Moon Rock River
I'm not one to write about the inner stomach workings of a girl. The squishy, rumbling cliff, watch it break and scream
all the way down. Some things feel right and some things feel wrong and sometimes I find myself trying to make all the
wrong things right. Rocks do not bend easy. Bleeding frusteration. Then, rarely, there is something, a glimmering ordinary something that exists in the world without anything man-made. I think, i found that. But then, so often, the water tricks, man-made mirrors. I'm trying to look at my rock rationally. I'm trying to be happy about happyness, no matter the expiration date.
I don't absolutely mind my stomach hurting, like this. I prefer it to indifference, which is how my stomach felt
to all the rocks and the food and the water in the world all fall. I thought my stomach was wrong. I tried to fix the intestine,
coddling it, shaking it, whispering, feel, feel, feel! But it would not fall. It remained it's own rock. Chiseled into its own mountian.

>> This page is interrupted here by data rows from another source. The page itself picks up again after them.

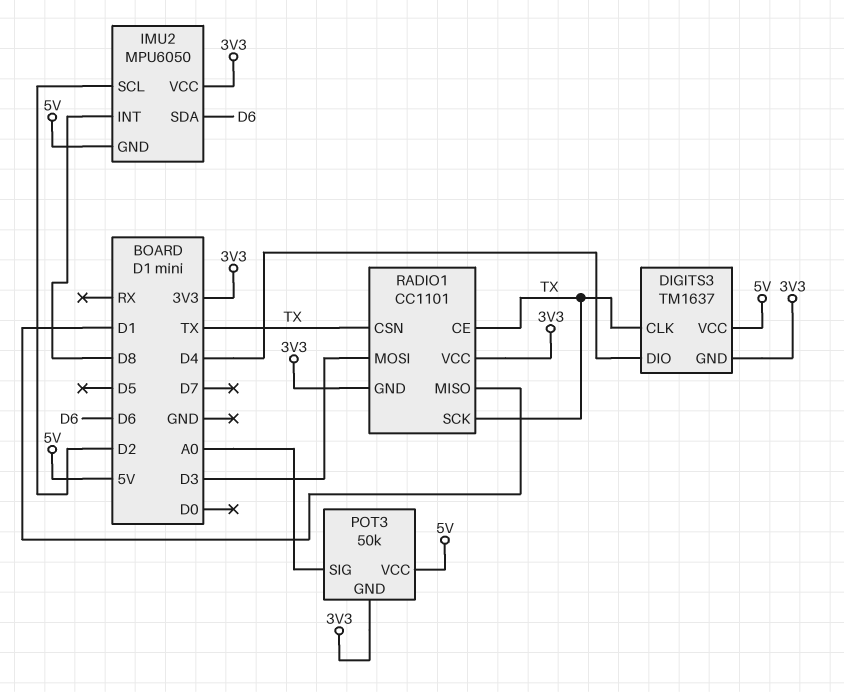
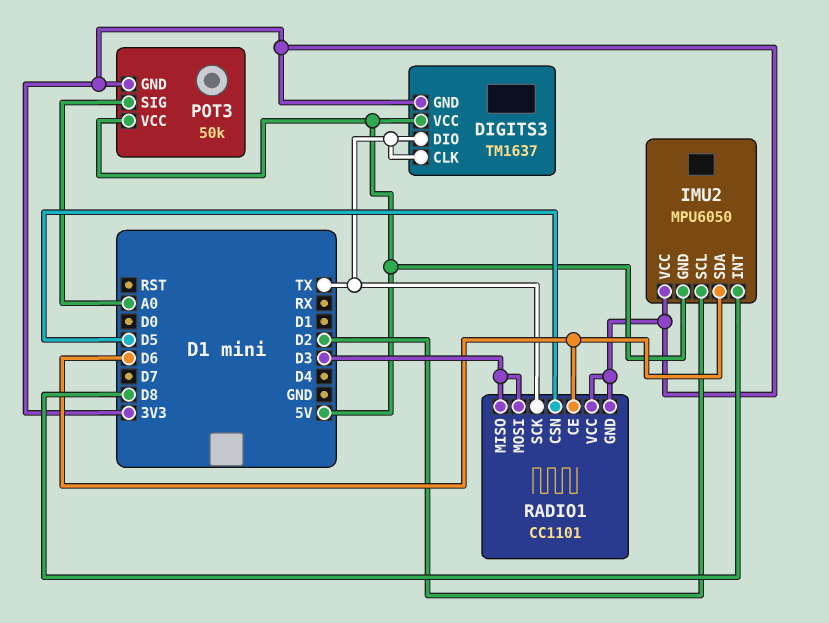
DIGITS3 pin DIO: D4 -> TX
RADIO1 pin CE: TX -> D6
RADIO1 pin CSN: TX -> D5
RADIO1 pin MISO: D1 -> D3

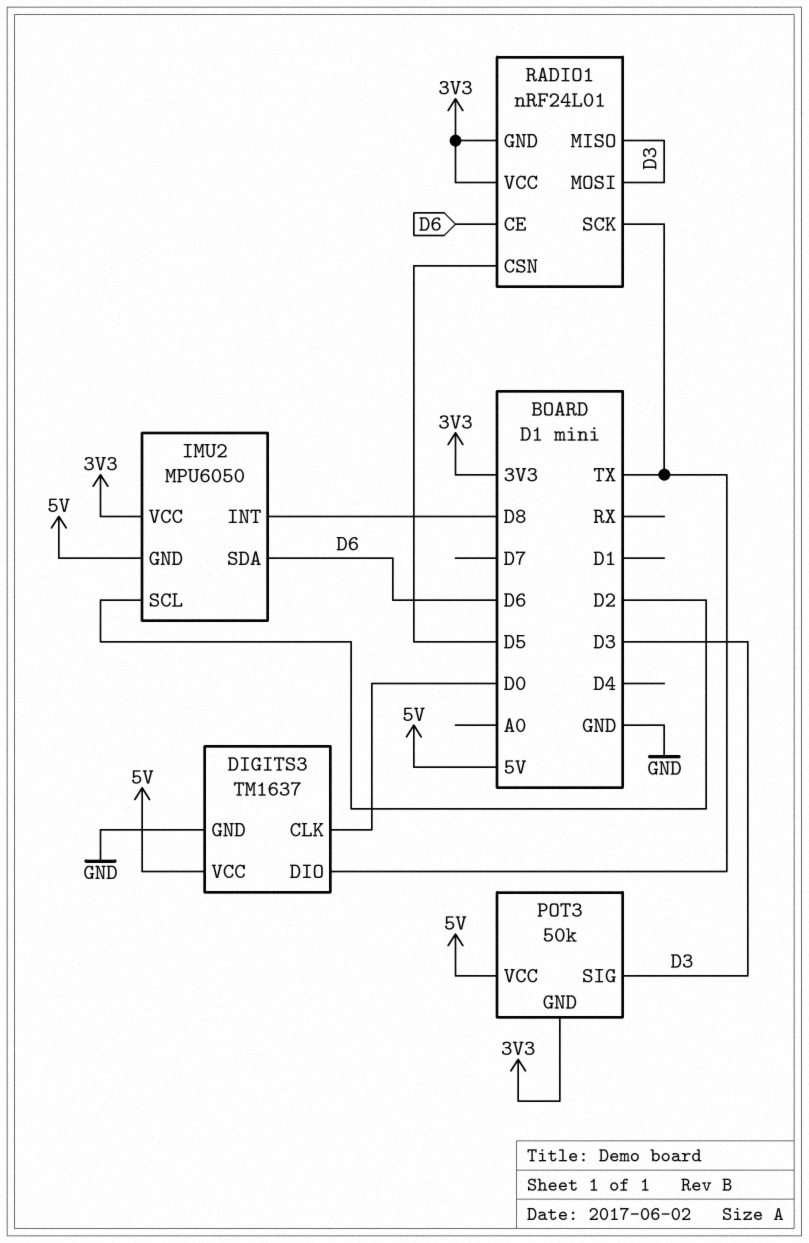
DIGITS3 pin CLK: TX -> D0
DIGITS3 pin GND: 3V3 -> GND
POT3 pin SIG: A0 -> D3
RADIO1: CC1101 -> nRF24L01

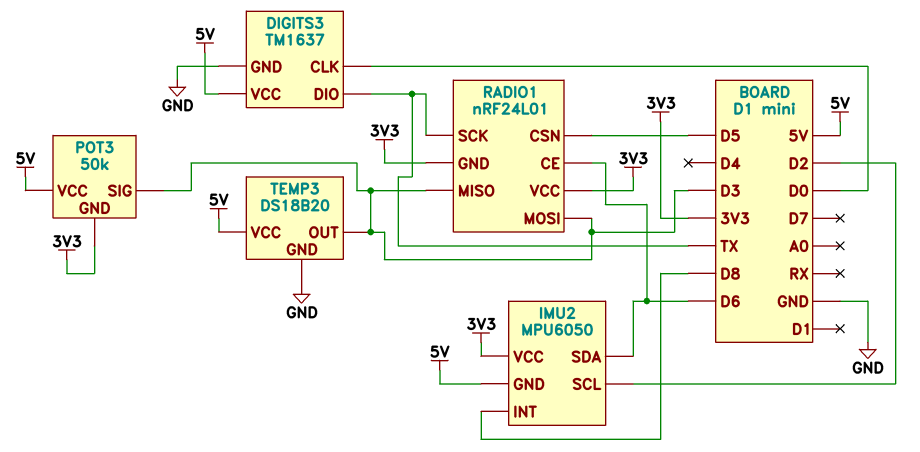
TEMP3: none -> DS18B20
TEMP3 pin GND: none -> GND
TEMP3 pin OUT: none -> D3
TEMP3 pin VCC: none -> 5V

I've never gone mountain climbing, this is a true thing, this is a true statement, never. The thought of falling myself, my whole self terrfifies like an inescapable navy midnight. But, the winter frost seemed to have defrosted. I write best with these weights inside me.
And, we push on, we use our arms, our brazos and our theighs and our piernas, we flex our
elbows and listen to nostalgic sounds, a hummingbird outside the window when we were seven. How our eyes would follow its flight, its pink journey.And so we fly, in the air, but one eye to the ground. I find one rock a year. I make one birthday wish a moon. But, maybe the story of icarus wrong and all those buddist friends were right--it is not about the destination, but the journey. Rocking myself, now, I look to the sky and think this is so.